I went to church camp every summer when I was a kid. It was the highlight of my summer because we didn’t really ever go on family vacations. Camp was normally during mid-July, and from the end of the school year until the day we left for camp, my friend Carlene and I would call each other on the phone at least once a day to go over the “list” to make sure nothing of supreme importance was left at home during camp week.
Another important part of camp was the Bible/spiritual part. We would memorize countless verses to earn points for our team. We had Bible studies together everyday, and of course, there was a campfire worship service every night, culminating with the big last night of the week-crying because of the work of the holy spirit-throwing sticks in the fire to represent the sin you were repenting of-CAMPFIRE. After I would get home from camp, it would take another week to decompress, to sort through what I learned, and to set out to be a better Christian by keeping all the promises I made to myself and God regarding my behavior.
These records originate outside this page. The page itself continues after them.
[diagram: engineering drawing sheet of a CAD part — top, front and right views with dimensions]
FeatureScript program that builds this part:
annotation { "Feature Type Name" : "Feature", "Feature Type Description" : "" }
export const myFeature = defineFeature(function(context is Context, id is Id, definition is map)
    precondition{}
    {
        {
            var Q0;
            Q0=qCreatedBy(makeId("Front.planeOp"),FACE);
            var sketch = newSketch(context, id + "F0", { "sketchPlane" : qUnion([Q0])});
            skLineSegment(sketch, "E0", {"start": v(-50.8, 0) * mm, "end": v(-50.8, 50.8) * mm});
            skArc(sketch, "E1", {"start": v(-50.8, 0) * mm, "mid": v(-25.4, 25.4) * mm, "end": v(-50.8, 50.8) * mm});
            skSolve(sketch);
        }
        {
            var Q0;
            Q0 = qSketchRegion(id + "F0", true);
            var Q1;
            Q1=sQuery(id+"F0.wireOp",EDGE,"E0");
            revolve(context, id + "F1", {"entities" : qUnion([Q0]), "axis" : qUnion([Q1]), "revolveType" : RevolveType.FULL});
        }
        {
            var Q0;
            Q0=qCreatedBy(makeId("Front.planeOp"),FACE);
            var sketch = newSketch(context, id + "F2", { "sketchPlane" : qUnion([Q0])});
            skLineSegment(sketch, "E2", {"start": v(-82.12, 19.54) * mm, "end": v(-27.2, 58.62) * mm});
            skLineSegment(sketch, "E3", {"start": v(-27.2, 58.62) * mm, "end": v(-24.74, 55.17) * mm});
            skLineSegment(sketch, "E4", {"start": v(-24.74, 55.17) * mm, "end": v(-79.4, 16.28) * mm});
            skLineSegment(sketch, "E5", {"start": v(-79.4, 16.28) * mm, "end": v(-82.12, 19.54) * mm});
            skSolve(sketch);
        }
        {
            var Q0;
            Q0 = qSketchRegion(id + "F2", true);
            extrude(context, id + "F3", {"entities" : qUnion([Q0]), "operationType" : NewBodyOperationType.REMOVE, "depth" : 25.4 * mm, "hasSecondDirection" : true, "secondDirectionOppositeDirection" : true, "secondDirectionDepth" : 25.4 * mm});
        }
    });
Here’s where the REDUX comes in. I attended a 2-day leadership seminar sponsored by the Willow Creek Association this past Thursday and Friday (The Global Leadership Summit). The seminar is two days of well-known Christian and business leaders speaking on topics relevant to Christians in leadership roles. I went as a part of group from the church where I work. My post-seminar personal debriefing has a very familiar feeling–I feel like I did after church camp as a kid. I am re-evaluating my personal piety practices, my work habits, my personal schedule. I am asking myself how I can be a better Christian in all the roles I play in my life.
I know the tone of this post sounds somewhat sarcastic, and well, I am a bit jaded about these intense periods of teaching and spiritual contemplation and what kind of real impact these sorts of things can have on my life. BUT, I ultimately think times like these can be helpful. I am blessed to be in a church where we partake of the Lord’s Supper each week, and through that practice, I find myself being better about personal repentance and keeping a shorter account with God. But hearing the thoughts of Christians outside my own tradition for a concentrated time and allowing my guard to come down so the Holy Spirit can prick my conscience is still good. It is helpful for me to take a little spiritual inventory, and consider ways I might become more like Jesus. The part that is a lot like my church camp experience is that ultimately, I will probably fail in my resolutions to make a change. Ultimately my behavior may not be noticeably different to those around me. But I am counting on God’s grace to use the experience I had this past week in the same way that he used camp when I was a kids. I am counting on His forgiveness when I fail, and I am counting on Him to change me just a little bit and to slowly change me in more noticeable ways for His glory. I am also starting to count the days until I can attend the Summit again.